This week, the University of Toronto Mississauga Students’ Union (UTMSU) held a virtual “UMLAP Phone Zap.” 

Participants in the phone zap event called and emailed administrators from across the university to share their thoughts, feedback, and demands about the University-Mandated Leave of Absence Policy (UMLAP) directly. The UMLAP allows U of T to involuntarily put students on leave from their studies without academic penalty, if the university determines that a student poses a risk to themselves or others. The policy came into effect in 2018, despite student protests, and has been the subject of advocacy ever since. 

Students contacted the decision-makers who will receive these recommendations and a report from the committee reviewing the policy.

Originally, the UTMSU was planning to hold an in-person protest against the UMLAP within the first few weeks of the fall semester. The phone zap was held instead of an in-person protest. 

Participating students were encouraged to email or phone administrators from UTSG, UTSC, and UTM to voice their opinions on the policy. 

In an email to The Varsity, Nour Alideeb, executive director of the UTMSU, shared that the event had generated upwards of 300 emails from over 30 participants in the half an hour that the event ran. 

The UTMSU provided 41 different individuals’ contact information — including their phone numbers and email addresses — as well as a pre-written template that students could sign and send by email or voice over the phone. 

Mitra Yakubi, president of the UTMSU, wrote to The Varsity, Our end goal is to remove the UMLAP completely because there is no way to amend or improve the policy without negatively impacting students.”

Yakubi encouraged students who chose to call administration directly to leave a voicemail if their call was left unanswered. She also emphasized that participants should let her or Alideeb know if voicemails were full or if they were redirected, and told participants to write unique email subject lines so that their emails would not be automatically filtered as spam. 

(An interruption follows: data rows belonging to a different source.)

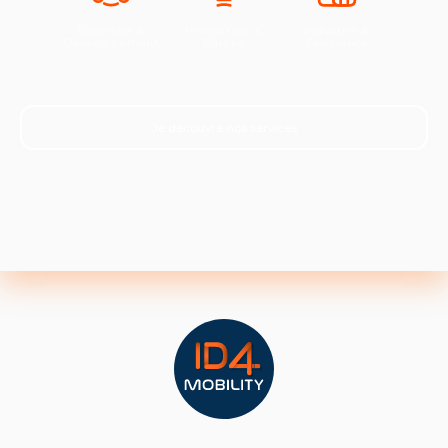
Expertise &
Innovation &
Industrie &
Développement
Europe
Croissance
Je découvre nos services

“If somebody is about to hang up on you, I think you should reiterate that… you’re an impacted person by this policy. They have an obligation to hear you out and listen, and they are accountable to students,” Alideeb said. 

The event was incorporated in the UTMSU’s “Halloweek,” where the union celebrates Halloween on campus. Yakubi explained that the UTMSU included the phone zap event in the holiday spirit week because they felt that this event would be a productive way for members to get involved in Halloween events while talking about an important student issue. 

The event was not heavily advertised too far in advance to ensure that the emails and calls were not expected by the administration. “When we’ve been part of other phone zaps, decision makers and/or targets have avoided calls because they knew it was part of a coordinated action,” Yakubi wrote.